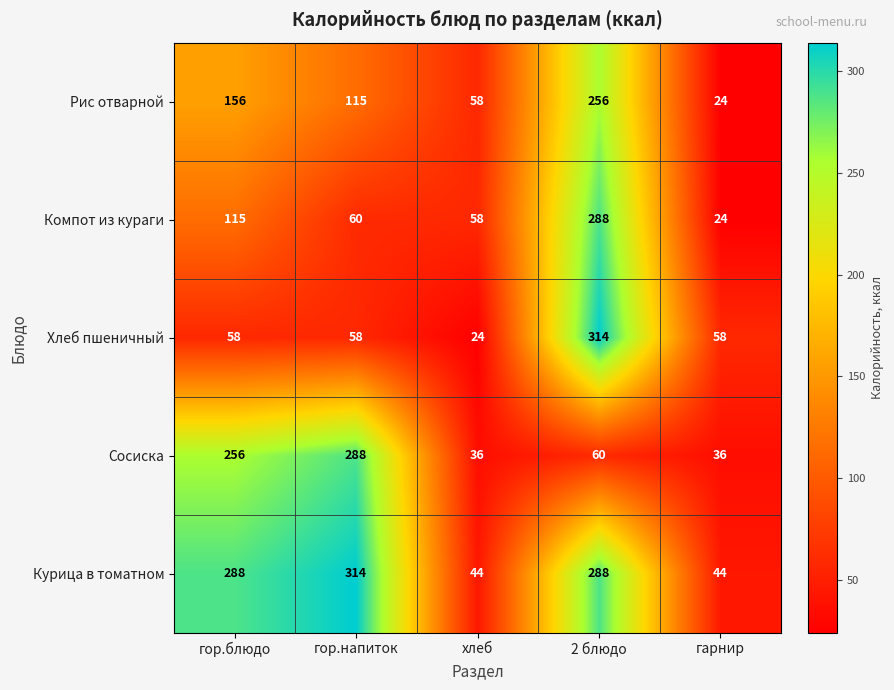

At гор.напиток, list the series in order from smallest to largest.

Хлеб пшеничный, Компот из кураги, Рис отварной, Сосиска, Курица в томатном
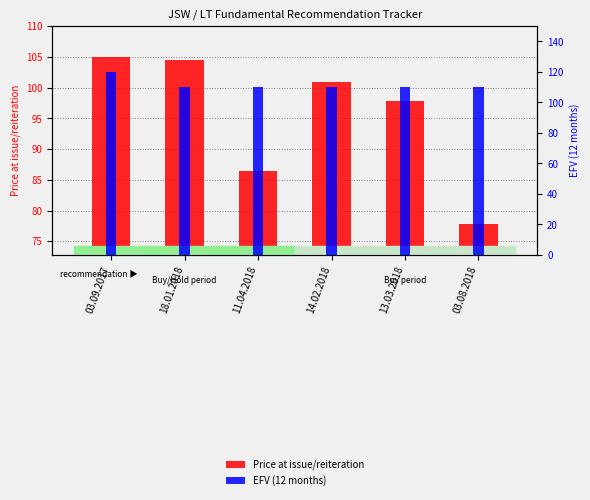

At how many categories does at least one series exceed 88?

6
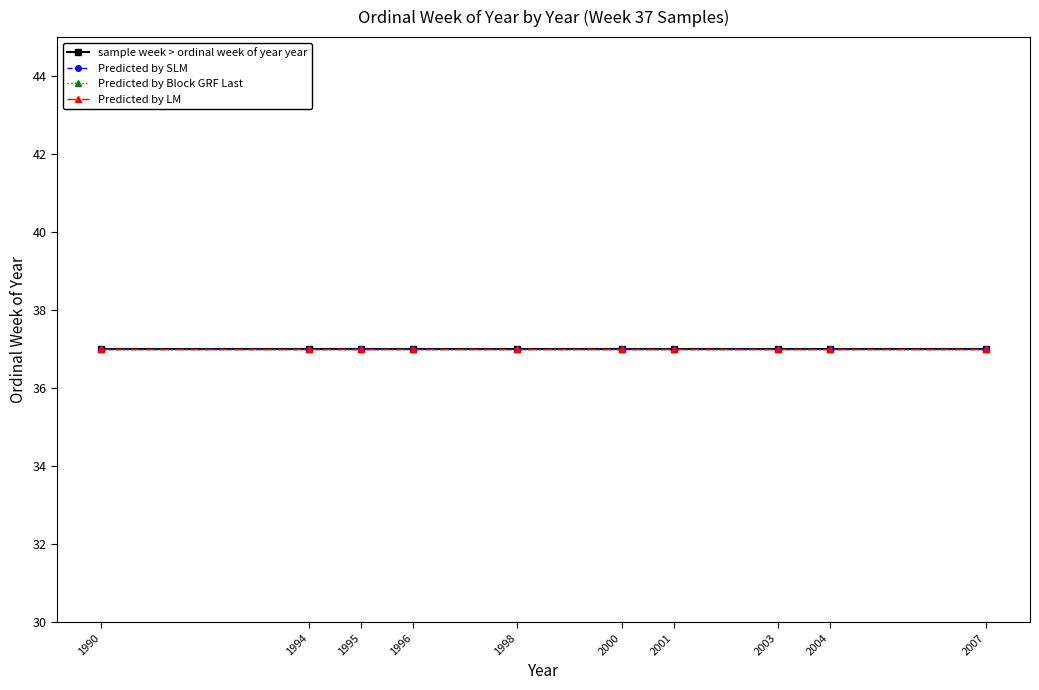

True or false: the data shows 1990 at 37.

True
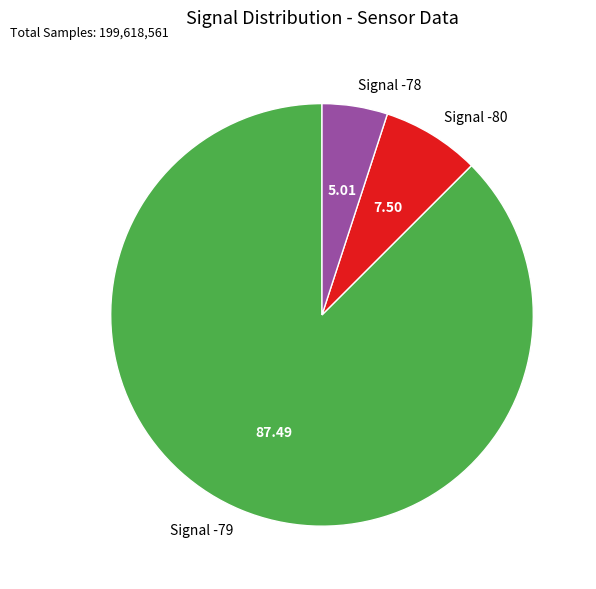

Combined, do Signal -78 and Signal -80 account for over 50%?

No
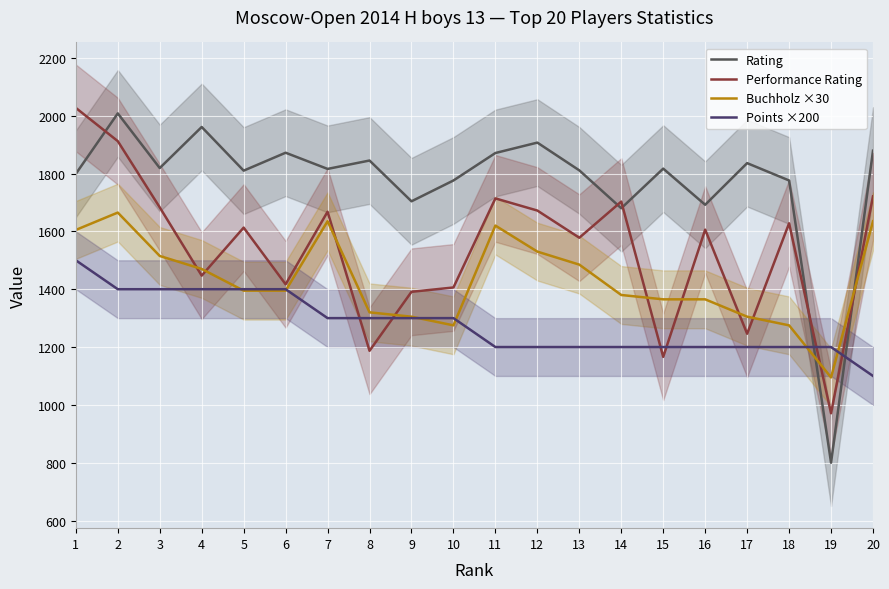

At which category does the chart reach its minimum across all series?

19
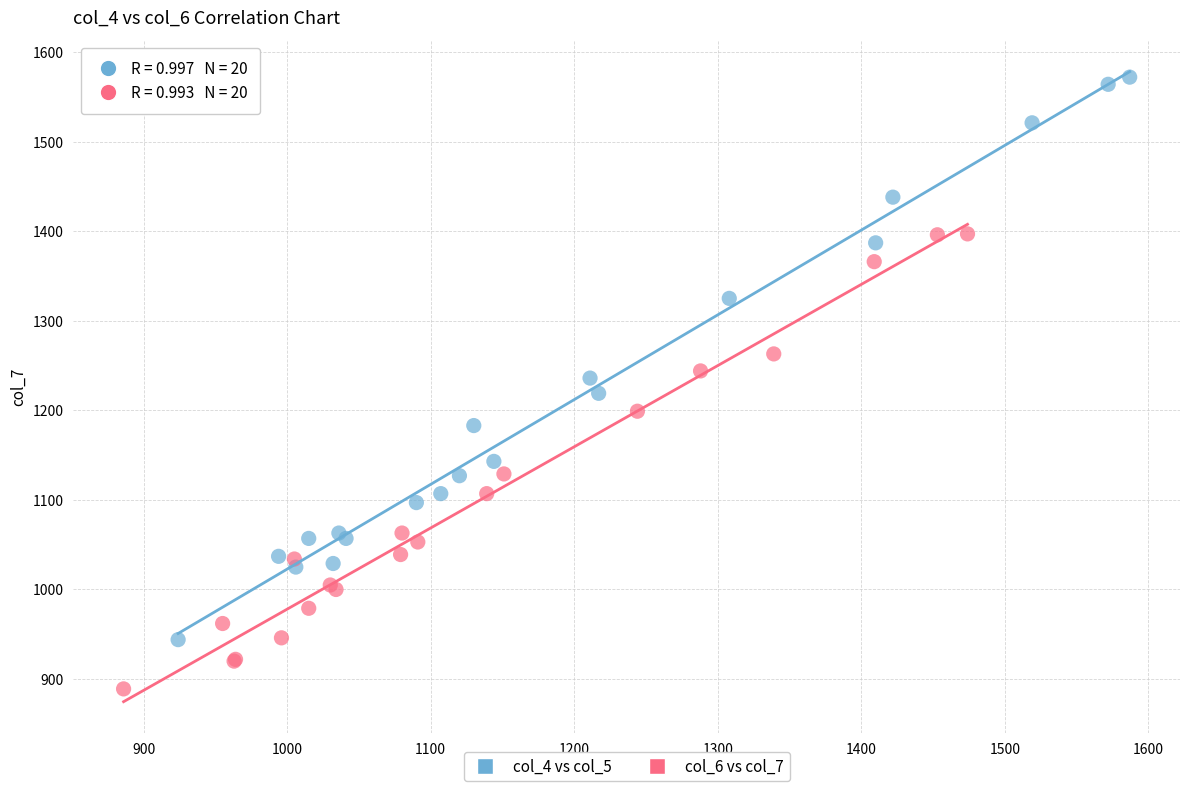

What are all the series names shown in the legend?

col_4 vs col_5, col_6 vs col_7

--

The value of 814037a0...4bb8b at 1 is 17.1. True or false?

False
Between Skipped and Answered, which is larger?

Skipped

■ TASK GOAL
Please reproduce the entries word for word, from the line containing "Хлеб пшеничный, Компот" down to the line containing "col_4 vs col_5, col_6 vs col_7", including both of those lines. Leave the pictures out.

■ ANSWER BOX
Хлеб пшеничный, Компот из кураги, Рис отварной, Сосиска, Курица в томатном

At how many categories does at least one series exceed 88?

6

True or false: the data shows 1990 at 37.

True

Combined, do Signal -78 and Signal -80 account for over 50%?

No

At which category does the chart reach its minimum across all series?

19

What are all the series names shown in the legend?

col_4 vs col_5, col_6 vs col_7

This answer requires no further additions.